Félix-Alexandre Le Dantec (16 January 1869 – 6 June 1917) was a French biologist and philosopher of science. He has been characterised as "fanatically Lamarckian, atheist, monist, materialist and determinist".

== Biography ==
Le Dantec was born on 16 January 1869 in Plougastel-Daoulas. He obtained his Bachelor of Science degree at the École Normale Supérieure in Paris, where he later worked as an associate-trainer in the laboratory of Louis Pasteur. He then became an assistant in the laboratory of chemical physiology at the École pratique des Hautes études under the directorship of Emile Duclaux. In 1889-90 he performed his military service in French Indochina as a participant of the Mission Pavie. Inspired by the work of Elie Metchnikoff, he supported his doctorate in science with a study on intracellular digestion in protozoa (1891). In 1891 he was sent by Pasteur to São Paulo in order to conduct investigations of endemic yellow fever.

In 1893 he was appointed lecturer of zoology at the University of Lyon, where he continued studies of intracellular digestion. Later, he returned to Paris (1896), where he worked in the laboratory of Alfred Giard at the École Normale Superieure and taught classes in embryology at the Sorbonne. During this time period, he began publishing a series of works on the philosophy of science. In 1900-01 he was stricken by tuberculosis, forcing a lengthy stay at the Hauteville sanatorium. Here he engaged in long discussions with a priest on the subjects of religion and atheism, publishing the book Le conflit (1901) as a result. In 1902, he returned to the Sorbonne, where from 1908, he taught classes in general biology.

He died on 6 June 1917 in Paris. The Lycée Félix Le Dantec in Lannion is named in his honor.

==Evolution==

Le Dantec was a supporter of Lamarckian evolution.
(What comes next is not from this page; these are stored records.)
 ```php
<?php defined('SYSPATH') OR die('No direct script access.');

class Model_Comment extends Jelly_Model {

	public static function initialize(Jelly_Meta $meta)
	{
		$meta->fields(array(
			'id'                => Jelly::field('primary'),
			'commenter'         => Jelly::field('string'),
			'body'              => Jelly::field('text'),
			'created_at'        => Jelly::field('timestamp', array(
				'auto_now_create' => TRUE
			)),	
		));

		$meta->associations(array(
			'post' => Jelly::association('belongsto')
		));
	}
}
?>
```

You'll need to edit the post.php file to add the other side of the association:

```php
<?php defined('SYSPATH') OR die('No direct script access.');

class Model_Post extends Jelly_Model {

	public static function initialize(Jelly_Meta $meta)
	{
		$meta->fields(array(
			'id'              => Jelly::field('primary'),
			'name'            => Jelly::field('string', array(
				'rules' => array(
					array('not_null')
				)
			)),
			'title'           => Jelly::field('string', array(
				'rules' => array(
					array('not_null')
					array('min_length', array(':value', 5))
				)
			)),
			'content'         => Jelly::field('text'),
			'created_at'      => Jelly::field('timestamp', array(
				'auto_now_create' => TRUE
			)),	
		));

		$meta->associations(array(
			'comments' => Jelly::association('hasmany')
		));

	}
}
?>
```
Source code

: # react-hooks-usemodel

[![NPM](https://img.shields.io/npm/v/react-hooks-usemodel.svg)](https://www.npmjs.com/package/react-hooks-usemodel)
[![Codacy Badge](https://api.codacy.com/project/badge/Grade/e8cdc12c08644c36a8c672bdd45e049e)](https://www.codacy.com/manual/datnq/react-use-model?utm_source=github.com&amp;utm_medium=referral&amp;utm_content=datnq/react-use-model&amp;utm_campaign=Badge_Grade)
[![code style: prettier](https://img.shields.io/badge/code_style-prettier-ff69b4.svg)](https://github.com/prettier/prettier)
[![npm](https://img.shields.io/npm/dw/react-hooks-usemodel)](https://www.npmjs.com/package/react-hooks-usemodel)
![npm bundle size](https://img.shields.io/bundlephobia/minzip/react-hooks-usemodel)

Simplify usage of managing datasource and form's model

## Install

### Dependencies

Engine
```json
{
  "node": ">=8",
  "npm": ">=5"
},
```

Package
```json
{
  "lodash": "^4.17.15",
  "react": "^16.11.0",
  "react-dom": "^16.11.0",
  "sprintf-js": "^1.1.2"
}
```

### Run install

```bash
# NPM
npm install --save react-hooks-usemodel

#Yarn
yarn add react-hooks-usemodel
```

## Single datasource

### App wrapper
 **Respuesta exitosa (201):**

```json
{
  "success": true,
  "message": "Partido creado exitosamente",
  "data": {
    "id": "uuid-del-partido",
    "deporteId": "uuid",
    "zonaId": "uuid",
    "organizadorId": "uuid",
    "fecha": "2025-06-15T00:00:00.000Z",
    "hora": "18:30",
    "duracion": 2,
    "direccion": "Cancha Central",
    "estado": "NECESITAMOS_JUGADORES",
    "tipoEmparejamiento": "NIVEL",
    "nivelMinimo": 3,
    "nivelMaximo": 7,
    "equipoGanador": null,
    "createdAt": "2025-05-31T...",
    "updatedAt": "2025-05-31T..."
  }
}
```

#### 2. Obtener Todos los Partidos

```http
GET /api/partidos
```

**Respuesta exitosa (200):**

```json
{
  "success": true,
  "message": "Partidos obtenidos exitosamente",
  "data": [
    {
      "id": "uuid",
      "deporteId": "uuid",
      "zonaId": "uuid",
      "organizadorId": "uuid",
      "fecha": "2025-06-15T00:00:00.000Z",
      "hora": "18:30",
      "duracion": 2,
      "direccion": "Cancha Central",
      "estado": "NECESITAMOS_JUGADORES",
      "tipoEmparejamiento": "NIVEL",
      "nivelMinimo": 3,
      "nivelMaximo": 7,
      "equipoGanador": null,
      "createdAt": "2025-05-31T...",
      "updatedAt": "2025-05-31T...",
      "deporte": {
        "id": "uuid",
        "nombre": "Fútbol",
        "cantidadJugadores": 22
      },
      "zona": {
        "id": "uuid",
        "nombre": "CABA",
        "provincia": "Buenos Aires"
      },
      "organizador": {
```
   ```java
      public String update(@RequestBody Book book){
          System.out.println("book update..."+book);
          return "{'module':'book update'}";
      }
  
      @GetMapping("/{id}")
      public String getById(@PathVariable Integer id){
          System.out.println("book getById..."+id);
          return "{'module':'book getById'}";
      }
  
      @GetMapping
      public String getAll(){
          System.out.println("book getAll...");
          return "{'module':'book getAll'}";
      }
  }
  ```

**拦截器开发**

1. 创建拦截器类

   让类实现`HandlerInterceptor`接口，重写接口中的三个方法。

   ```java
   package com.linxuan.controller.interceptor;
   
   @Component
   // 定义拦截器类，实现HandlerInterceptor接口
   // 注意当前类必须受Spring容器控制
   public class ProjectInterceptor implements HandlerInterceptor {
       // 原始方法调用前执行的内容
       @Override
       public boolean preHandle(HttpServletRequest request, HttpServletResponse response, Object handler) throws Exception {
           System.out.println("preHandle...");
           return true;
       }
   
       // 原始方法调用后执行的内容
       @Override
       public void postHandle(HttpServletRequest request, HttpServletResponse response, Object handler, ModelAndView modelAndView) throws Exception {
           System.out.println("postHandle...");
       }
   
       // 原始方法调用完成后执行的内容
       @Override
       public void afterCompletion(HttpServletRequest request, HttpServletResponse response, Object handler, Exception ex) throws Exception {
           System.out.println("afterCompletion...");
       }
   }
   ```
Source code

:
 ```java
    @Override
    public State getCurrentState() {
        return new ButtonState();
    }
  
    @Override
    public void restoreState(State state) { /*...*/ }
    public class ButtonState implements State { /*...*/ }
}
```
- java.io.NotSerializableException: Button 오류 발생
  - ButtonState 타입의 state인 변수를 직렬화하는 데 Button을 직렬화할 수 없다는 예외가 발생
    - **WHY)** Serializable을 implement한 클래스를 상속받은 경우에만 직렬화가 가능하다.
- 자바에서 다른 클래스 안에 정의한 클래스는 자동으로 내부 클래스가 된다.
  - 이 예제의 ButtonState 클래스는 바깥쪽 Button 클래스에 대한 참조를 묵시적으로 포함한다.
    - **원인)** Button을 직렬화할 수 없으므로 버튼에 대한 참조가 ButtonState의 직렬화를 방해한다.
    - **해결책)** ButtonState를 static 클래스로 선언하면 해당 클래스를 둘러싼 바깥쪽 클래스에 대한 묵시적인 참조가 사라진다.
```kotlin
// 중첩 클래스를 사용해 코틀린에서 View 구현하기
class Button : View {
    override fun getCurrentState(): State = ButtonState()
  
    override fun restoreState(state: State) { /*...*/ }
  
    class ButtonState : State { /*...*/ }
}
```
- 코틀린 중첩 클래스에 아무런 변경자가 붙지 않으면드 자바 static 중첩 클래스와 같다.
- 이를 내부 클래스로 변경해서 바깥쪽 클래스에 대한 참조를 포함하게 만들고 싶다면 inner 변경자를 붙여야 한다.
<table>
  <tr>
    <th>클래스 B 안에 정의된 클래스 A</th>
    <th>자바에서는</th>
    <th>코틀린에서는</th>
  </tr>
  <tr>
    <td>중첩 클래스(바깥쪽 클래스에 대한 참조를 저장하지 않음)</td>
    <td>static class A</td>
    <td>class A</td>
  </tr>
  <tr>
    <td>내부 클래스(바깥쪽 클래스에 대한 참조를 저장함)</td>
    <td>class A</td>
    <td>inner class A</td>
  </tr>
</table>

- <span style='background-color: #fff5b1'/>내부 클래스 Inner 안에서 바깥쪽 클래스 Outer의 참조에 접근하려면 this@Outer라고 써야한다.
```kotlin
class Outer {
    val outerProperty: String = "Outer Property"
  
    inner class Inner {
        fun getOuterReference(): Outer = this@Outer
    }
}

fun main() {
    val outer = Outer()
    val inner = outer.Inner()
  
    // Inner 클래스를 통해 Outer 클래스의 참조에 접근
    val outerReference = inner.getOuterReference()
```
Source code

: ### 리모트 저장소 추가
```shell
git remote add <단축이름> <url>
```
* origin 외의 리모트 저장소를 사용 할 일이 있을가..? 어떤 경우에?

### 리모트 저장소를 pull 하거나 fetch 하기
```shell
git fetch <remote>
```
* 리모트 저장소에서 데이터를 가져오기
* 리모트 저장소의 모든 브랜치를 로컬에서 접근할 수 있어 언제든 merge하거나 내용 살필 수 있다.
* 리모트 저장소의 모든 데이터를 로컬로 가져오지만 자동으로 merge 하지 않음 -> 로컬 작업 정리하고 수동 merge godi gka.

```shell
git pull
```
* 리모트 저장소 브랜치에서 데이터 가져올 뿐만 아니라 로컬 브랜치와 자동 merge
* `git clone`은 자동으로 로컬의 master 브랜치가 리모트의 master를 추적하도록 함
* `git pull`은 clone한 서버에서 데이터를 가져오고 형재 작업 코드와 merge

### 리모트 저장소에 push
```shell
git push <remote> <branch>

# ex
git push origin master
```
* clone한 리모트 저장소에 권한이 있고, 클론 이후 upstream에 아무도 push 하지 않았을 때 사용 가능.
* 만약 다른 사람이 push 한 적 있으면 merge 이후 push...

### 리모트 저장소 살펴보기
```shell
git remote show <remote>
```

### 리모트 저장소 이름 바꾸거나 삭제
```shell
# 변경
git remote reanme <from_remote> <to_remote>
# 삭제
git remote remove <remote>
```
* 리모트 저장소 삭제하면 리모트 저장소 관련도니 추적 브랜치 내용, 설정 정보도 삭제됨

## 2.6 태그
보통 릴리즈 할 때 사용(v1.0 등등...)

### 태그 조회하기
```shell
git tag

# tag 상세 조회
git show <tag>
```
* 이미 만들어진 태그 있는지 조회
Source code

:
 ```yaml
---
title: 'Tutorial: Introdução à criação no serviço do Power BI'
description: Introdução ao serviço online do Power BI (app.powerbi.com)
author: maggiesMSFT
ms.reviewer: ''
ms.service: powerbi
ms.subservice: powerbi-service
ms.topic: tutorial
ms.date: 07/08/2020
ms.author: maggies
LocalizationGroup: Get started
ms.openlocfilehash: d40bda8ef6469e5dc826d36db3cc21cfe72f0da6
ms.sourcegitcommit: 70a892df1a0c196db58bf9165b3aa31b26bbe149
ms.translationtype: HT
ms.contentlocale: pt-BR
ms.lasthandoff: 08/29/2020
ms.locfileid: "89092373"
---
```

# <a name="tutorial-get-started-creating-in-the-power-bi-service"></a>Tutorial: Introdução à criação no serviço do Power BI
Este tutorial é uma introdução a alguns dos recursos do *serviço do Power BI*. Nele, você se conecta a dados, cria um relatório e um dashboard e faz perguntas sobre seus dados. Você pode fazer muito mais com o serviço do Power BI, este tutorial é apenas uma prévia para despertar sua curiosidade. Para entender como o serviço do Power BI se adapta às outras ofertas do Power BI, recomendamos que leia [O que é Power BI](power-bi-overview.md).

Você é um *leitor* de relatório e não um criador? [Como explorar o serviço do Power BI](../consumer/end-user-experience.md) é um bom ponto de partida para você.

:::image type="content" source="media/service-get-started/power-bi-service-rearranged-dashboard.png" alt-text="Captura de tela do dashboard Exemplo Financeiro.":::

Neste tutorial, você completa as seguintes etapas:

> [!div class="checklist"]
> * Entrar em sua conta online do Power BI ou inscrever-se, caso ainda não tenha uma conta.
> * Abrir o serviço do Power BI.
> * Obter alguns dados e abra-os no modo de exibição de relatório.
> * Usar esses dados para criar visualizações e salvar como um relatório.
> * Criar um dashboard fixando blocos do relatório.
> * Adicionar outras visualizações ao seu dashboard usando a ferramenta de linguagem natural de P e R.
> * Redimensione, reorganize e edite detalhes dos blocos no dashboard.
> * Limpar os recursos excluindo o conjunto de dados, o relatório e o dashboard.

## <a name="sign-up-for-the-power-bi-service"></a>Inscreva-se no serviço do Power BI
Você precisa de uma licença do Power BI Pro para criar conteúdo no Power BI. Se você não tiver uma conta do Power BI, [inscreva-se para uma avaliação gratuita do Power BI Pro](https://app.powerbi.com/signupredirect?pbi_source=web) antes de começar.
His book Lamarckiens et Darwiniens was reviewed in the Nature journal as "a well-intended, but scarcely adequate, endeavour to reconcile the Darwinian with the Lamarckian conception of evolution." He rejected the ideas of August Weismann and proposed his own biochemical theory of heredity which allowed for the
inheritance of acquired characters.

==Scientism==
Le Dantec was a positivist who found the approach of scientism useful:
"I believe in the future of Science: I believe that Science and Science alone will solve all the questions that make sense; I believe that it will penetrate to the mysteries of our emotional life and that it will even explain to me the origin and the structure of the hereditary anti-scientific mysticism that coexists with me in the most absolute scientism. But I am also convinced that men ask themselves many questions that mean nothing. Science will show the absurdity of these questions by not answering them, which will prove that they do not have an answer." (Grande revue, 1911)

== Selected works ==
- Le déterminisme biologique et la personnalité conscience, 1897 - Biological determinism and conscious personality.
- Evolution individuelle et hérédité, 1898 - Individual evolution and heredity.
- Lamarckiens et Darwiniens, 1899 - Darwinism and Lamarckism.
- Éléments de philosophie biologique, 1907 Paris: Felix Alcan Elements of Biological Philosophy
- L'athéisme, 1907 - Atheism.
- La crise du transformisme, 1909 - The crisis of transformation.
- Le chaos et l'harmonie universelle, 1911 - Chaos and universal harmony.
- Contre la Métaphysique. Questions de méthode., 1912
- La Science de la Vie, 1912. The Science of Life.
- Le problème de la mort et la conscience universelle, 1917 - The problem of death and universal consciousness.